1. Das Berufungsgericht hat ohne Rechtsfehler festgestellt, dass die Beklagte die jeweiligen Versicherungsnehmer nicht ordnungsgemäß im Sinne von § 5a Abs. 2 Satz 1 VVG a.F. über das Widerspruchsrecht belehrte. Die Widerspruchsbelehrung enthielt jeweils keinen Hinweis auf die nach § 5a Abs. 1 Satz 1 VVG in der ab 29. Juli 1994 gültigen Fassung erforderliche Schriftform des Widerspruchs. Dieses Formerfordernis konnten die jeweiligen Versicherungsnehmer nicht aus der Formulierung entnehmen, dass zur Wahrung der Frist die rechtzeitige Absendung des Widerspruchs genüge (vgl. Senatsurteile vom 15. März 2023 - IV ZR 40/21, VersR 2023, 631 Rn. 10; vom 29. Juli 2015 - IV ZR 448/14, VersR 2015, 1104 Rn. 24; jeweils m.w.N.).

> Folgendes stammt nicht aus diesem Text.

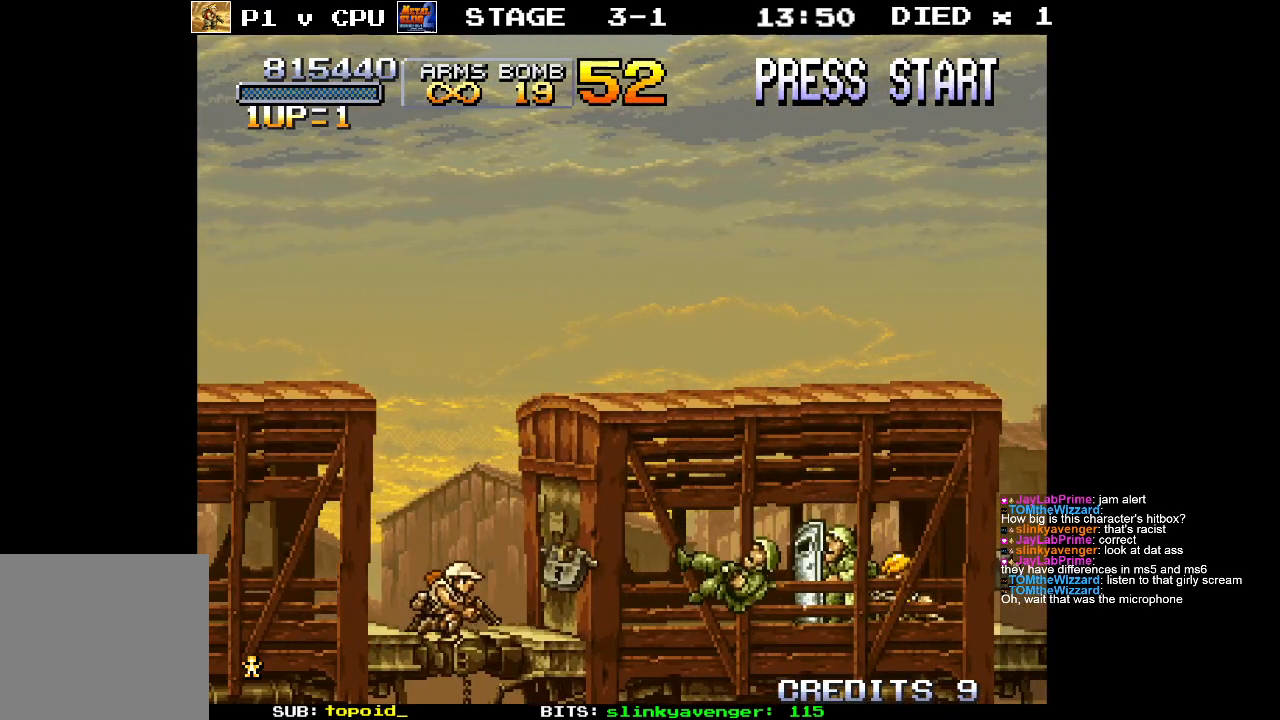
{"buttons": [], "left_stick": "down-right", "events": [[100, "X", "up"], [167, "X", "down"], [250, "X", "up"], [333, "X", "down"], [433, "X", "up"]]}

2. Zu Unrecht hat das Berufungsgericht jedoch angenommen, einem fortbestehenden Widerspruchsrecht der jeweiligen Versicherungsnehmer stehe entgegen, dass der Belehrungsfehler im Streitfall nicht geeignet gewesen sei, die Versicherungsnehmer jeweils von der Ausübung eines fristgerechten Widerspruchs abzuhalten.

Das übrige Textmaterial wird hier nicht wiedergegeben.